Thursday, July 24, 2008

Living Close ... to Something

Alright! Here is my summary statement on what I presently see as the crux of this matter, then, I am out of it...promise!

Once upon a time man lived close to the gods; in fact, too close. Luckily, we (and by "we" I guess I mean we Greeks and we Hebrews, which may be the roots of a wonderful conspiracy) -- anyway -- we noticed that that closeness carried with it a lot of nasty, brutal stuff. We ended up defining barbarism and superstition in terms of that closeness. Thus, began the process of redefining our relationship with the god(s) in terms of distance, and that distance in terms of the language appropriate for representing them (him). This took a number of forms.  (of course discovery of the alphabetic technology fits in here, but none of that for now!) 

The one I am interested in is that pertaining to the birth of literature and the arts out of ritual and what we later would call "religion." The project, within classical Greece, of creating distance took us from priests to rhapsodes to poets to dramatists to rhetoricians. I would note in passing that "philosophy" was born in this context of articulating what that distance from the gods really meant (and maybe that is what philosophy is). 

Anywho... along came Christianity (too make a long story short), that great mediator between Greek and Hebrew, and redefined presence -- what it meant to live close to the gods. This re-construction somehow was free of the irrationalities of the past presences. 

Thus (ironically or dialectically) it somehow cooperates in the overall rationalizing process of distance. Distance, now, from what? Closeness to what? Somehow, a new notion of presence filtered through the various Jesus movements (some of which were deemed latently nasty, some deemed o.k.) and the Roman church. It was again re-instated with the advent of the printed vernacular Bible. (Again, the sacrament-centered Roman church and the book-centered vernacular churches are probably dialectical cousins cooperating in the process of reconstructing an idea of religious presence). 

To cut to the chase, what came out of this was secular literature. 

I think what we call the "literary" is that which stayed within the old, archaic vein of presence -- which I am inclined to call a mimetic sense of presence; but in doing so had to continue to go forward with the project of constructing distance. This lead to literary realism.  

To be an inspired poet now means to be inspired by something other than the spirit of the gods. (Does anyone take Milton seriously -- including himself -- when follows the epic form of invocation"?) And the ability to weave a coherent tale does not make the divine present. At most, it may serve as teaching a moral a lesson or serve as an allegory for the truly inspired tale of the New Testament. But neither one of those scenarios are "literary" -- properly speaking. 

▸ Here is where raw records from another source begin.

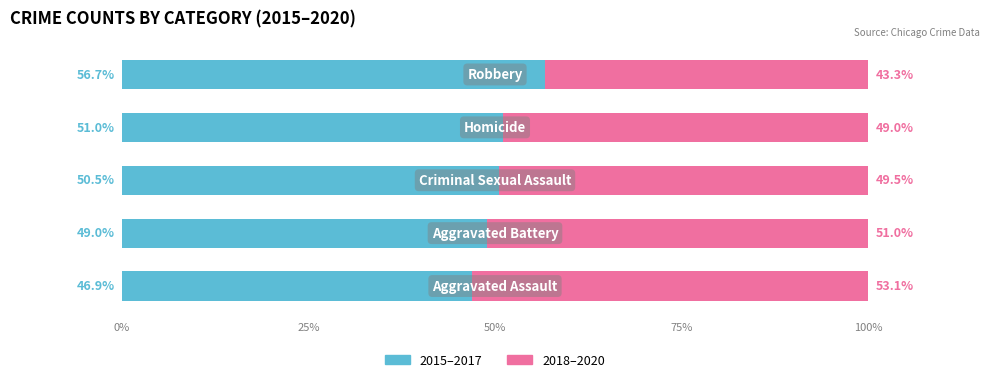

What is the lowest value of the 2015–2017 series?

46.9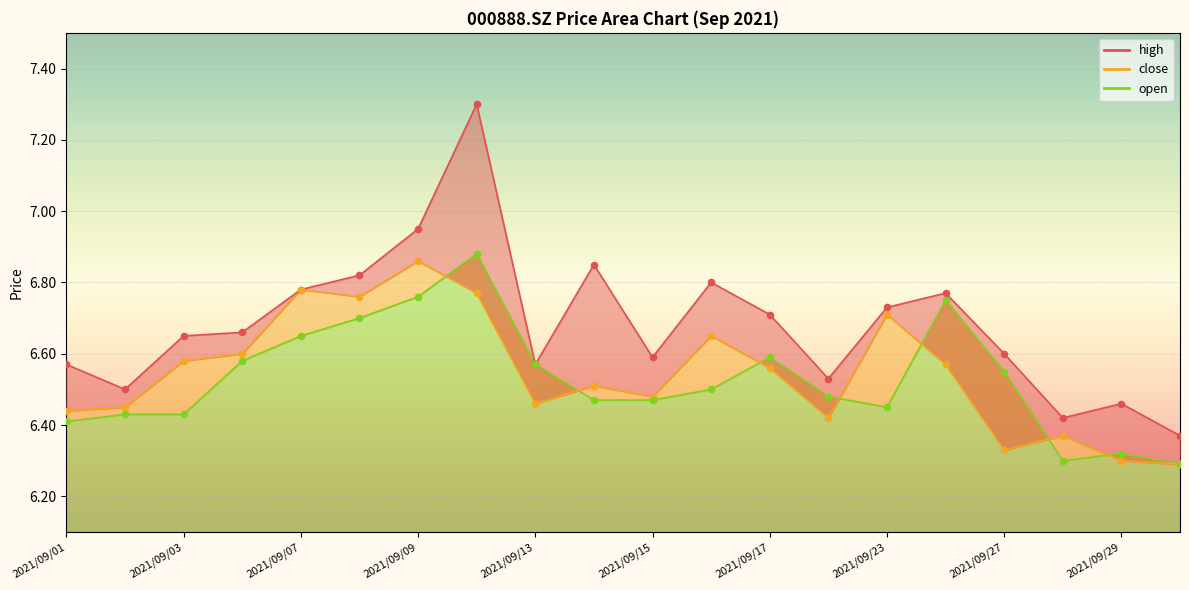

Which series has the largest Y range (max minus min)?

high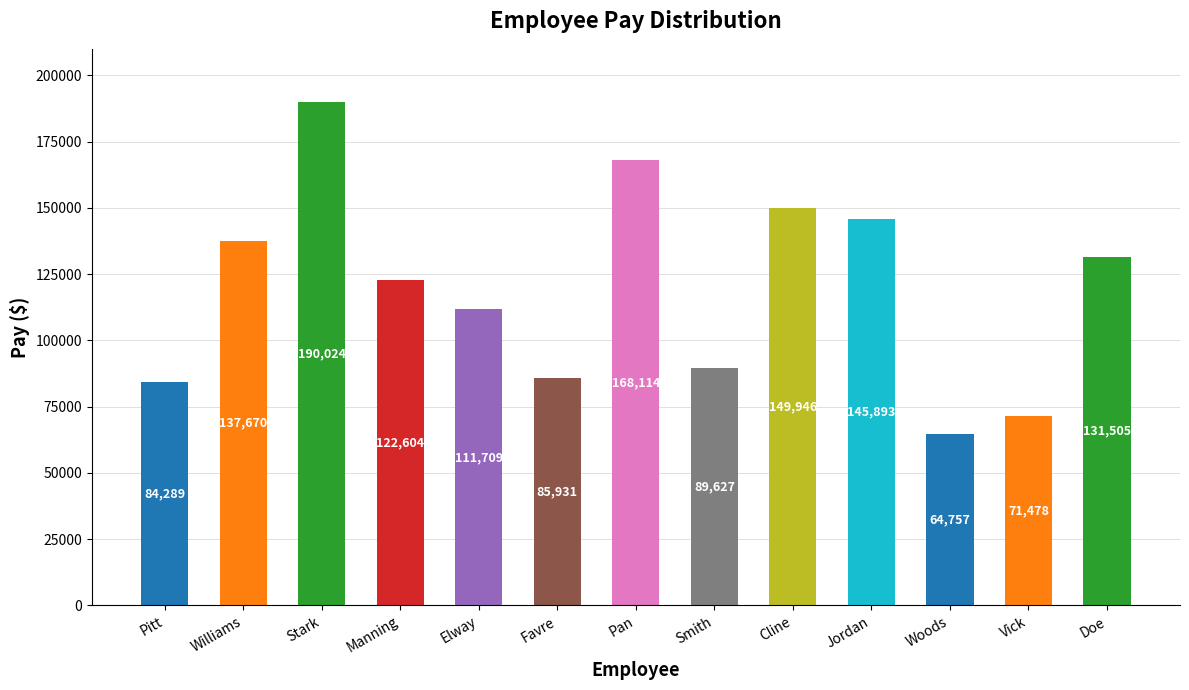

Count the number of data series in this chart.

1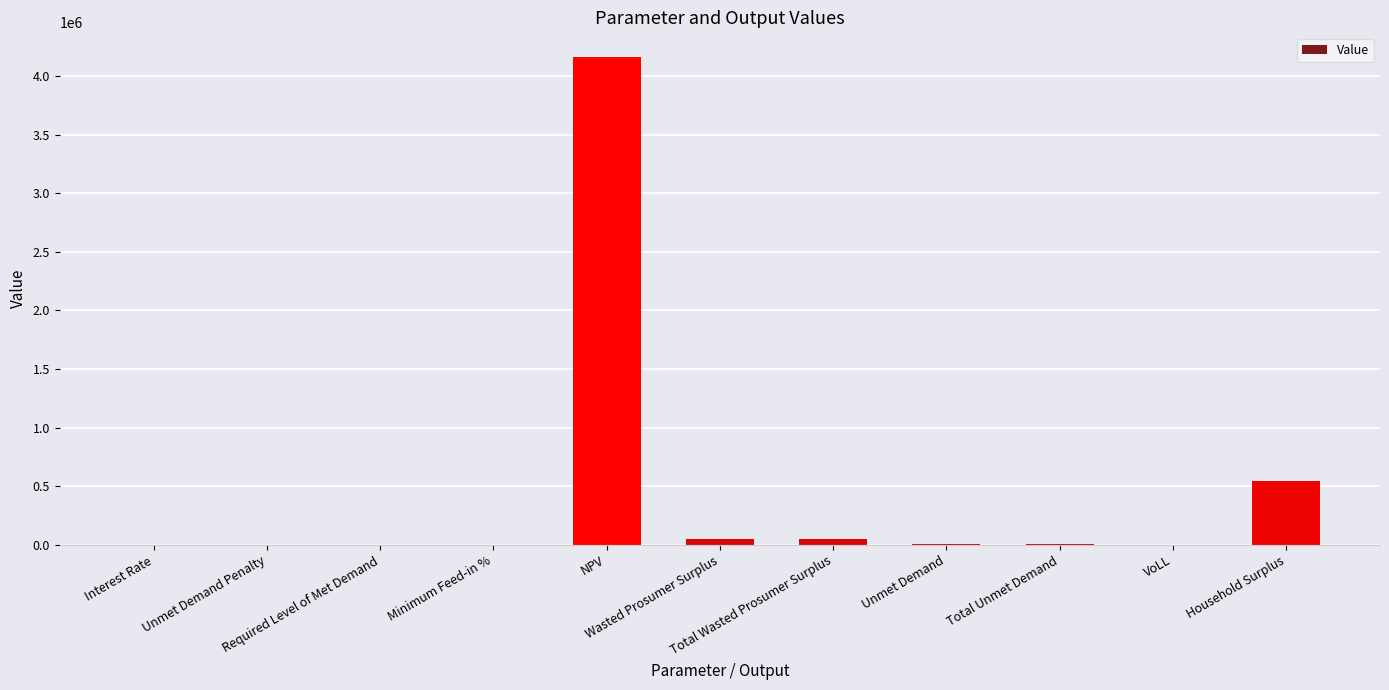

Where is the data nearest to the value 2082006?

Household Surplus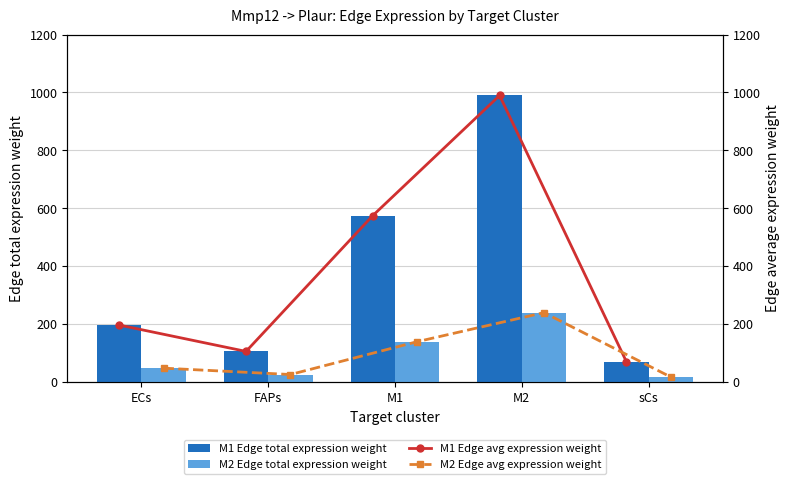

What is the average value of the M1 Edge total expression weight series?

387.2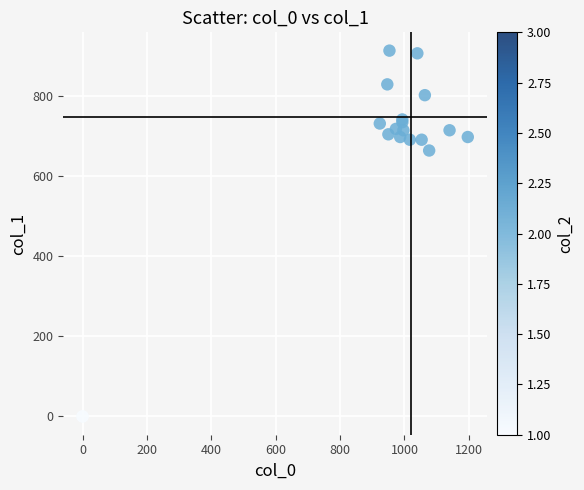

What Y value in the scatter plot is closest to 457?

664.9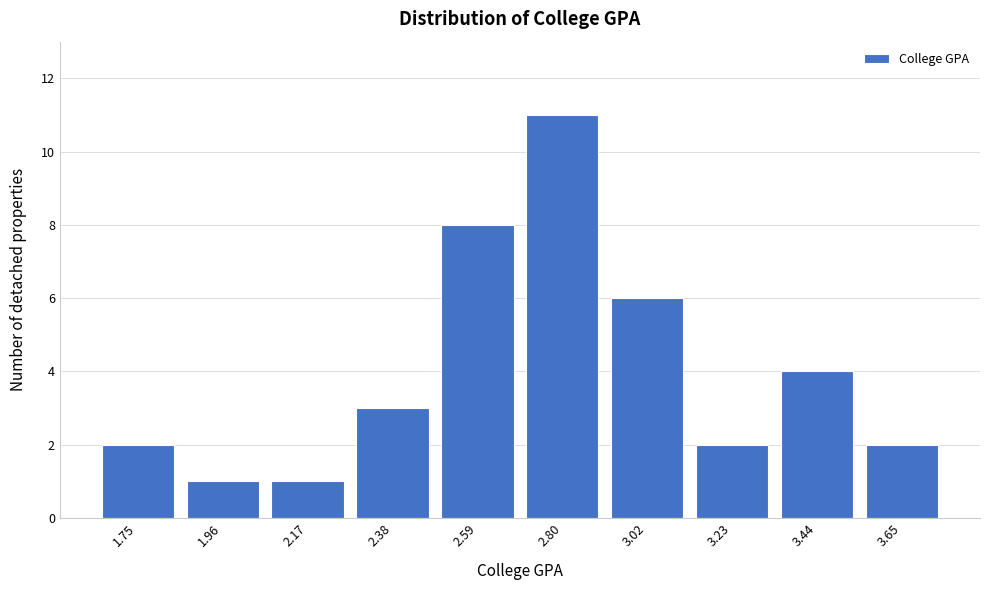

Reading left to right, list all the values displayed in this chart.

1.75=2	1.96=1	2.17=1	2.38=3	2.59=8	2.80=11	3.02=6	3.23=2	3.44=4	3.65=2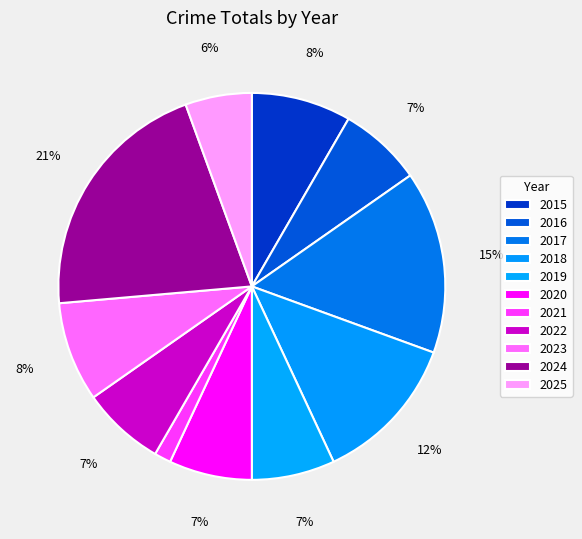

What is the ratio of the value at 2021 to the value at 2025?

0.2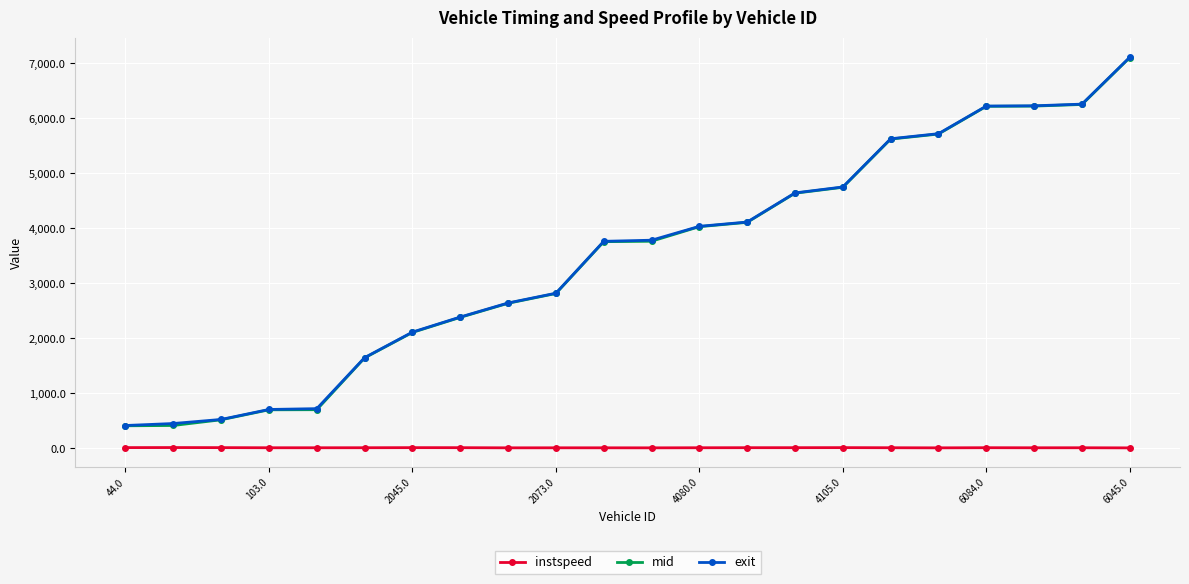

True or false: exit and instspeed intersect in this chart.

False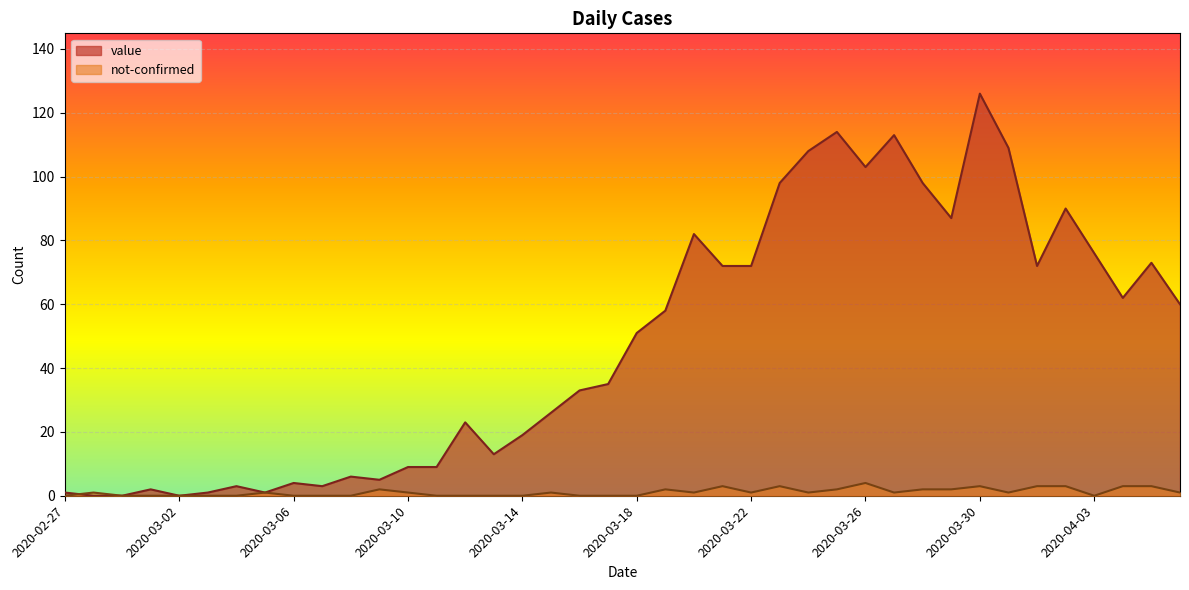

Rank the categories by not-confirmed value from highest to lowest.

2020-03-26, 2020-03-21, 2020-03-23, 2020-03-30, 2020-04-01, 2020-04-02, 2020-04-04, 2020-04-05, 2020-03-09, 2020-03-19, 2020-03-25, 2020-03-28, 2020-03-29, 2020-02-28, 2020-03-05, 2020-03-10, 2020-03-15, 2020-03-20, 2020-03-22, 2020-03-24, 2020-03-27, 2020-03-31, 2020-04-06, 2020-02-27, 2020-02-29, 2020-03-01, 2020-03-02, 2020-03-03, 2020-03-04, 2020-03-06, 2020-03-07, 2020-03-08, 2020-03-11, 2020-03-12, 2020-03-13, 2020-03-14, 2020-03-16, 2020-03-17, 2020-03-18, 2020-04-03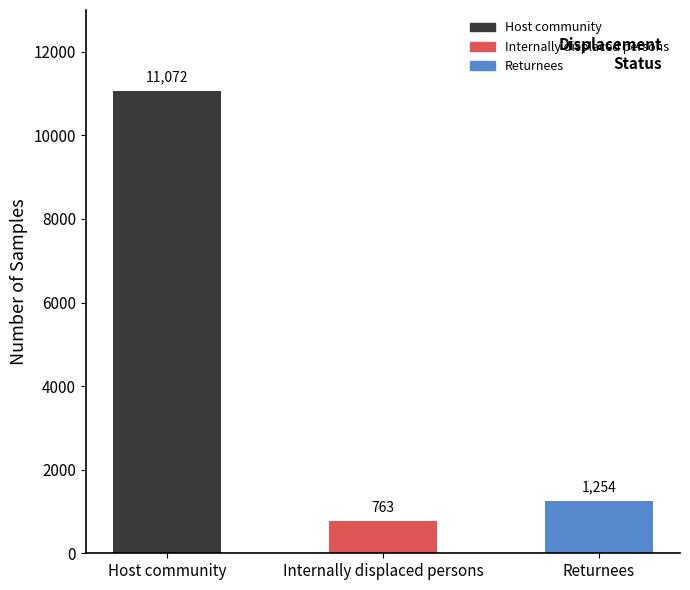

The chart shows a value of 763 at Internally displaced persons. True or false?

True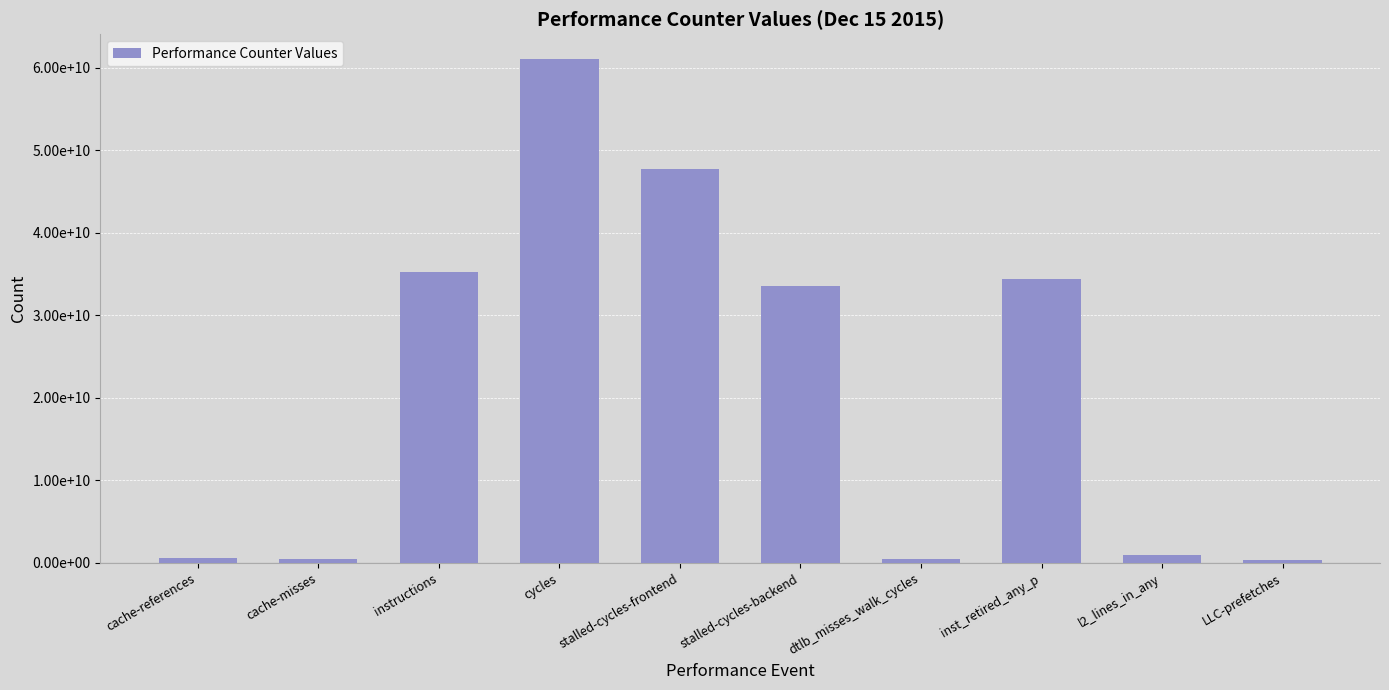

What is the difference between the second highest and second lowest values?

47283646519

On the other side of the coin, what we now call "religion," uses a wholly new sense of presence that is non-mimetic. How ever it that is God is made present, it is not by recounting anything, or imitating anything or re-presenting anything. Whatever it is, it is an immediate presence. Even if such was not achieved in practice immediately, this, I think, is the wedge that served to separate religion from art. And though it may seem like common sense now, I think quite a lot of conceptual reconstruction had to go down before that was possible.  

Again, I am asking how did narratives -- which originally meant, literally, stories about gods -- become stories just about people (and what is meant by "just" in this case). This is mainstream literature -- just stories about people or verses expressing the feelings of people. Yes, I am asking you to question what normally passes by unquestioned. Yes, it is hard for me too, to keep the question present before my mind.

I really feel the need to explain/understand how there could be such.  I  think "secular literature" and "religious presence" co-evolved somehow as partners. To assume that literature just is secular -- even to presume "secular" or "religious" by themselves are coherent notions -- begs the key questions. 
  • Why are the significances in this "literature" perceived to be other than the significances in "religion"? To explain it merely as a matter of sects and denominations misses the point. 
  • How did we become able to compartmentalize things in this way? 
  • Why does no one read (perceive) a Greek myth as a religious tract? (It is not just because their gods are weird. There are plenty of weird things that, rhetorically, we perceive as "religion.") 
  • Why is there no real history of christian literature? Why do the modern counter examples prove the rule? 
  • Why is Dante or Milton considered literature and not religion and read from the pulpit? 
  • Why was the book closed on the possibility of (someone new) making god present through inspired literary writing?
  • How was the Bible so excellently insulated? 
  • Why does literary criticism of the Bible always seem like an external threat to its integrity? 
  • Why is the phrase "christian-literature" not redundant? 
  • What ideological scaffolding is necessary to see sacred or spiritual literature as some specialized sort? 

I think the answer to these things has to do with how we understand closeness (presence) and distance. Somehow we have learned how to keep "religious" presence separate from "literary" presence whatever that might be.

I am realizing that all the theorists I like violate this separation of religion and literature -- but I have not yet understood what fundamentally supports that act -- I mean the basis of their views and how they came to be transgressive in the first place. 

Thank you, friends, for reading this. I would be grateful for any light you may shed on these matters.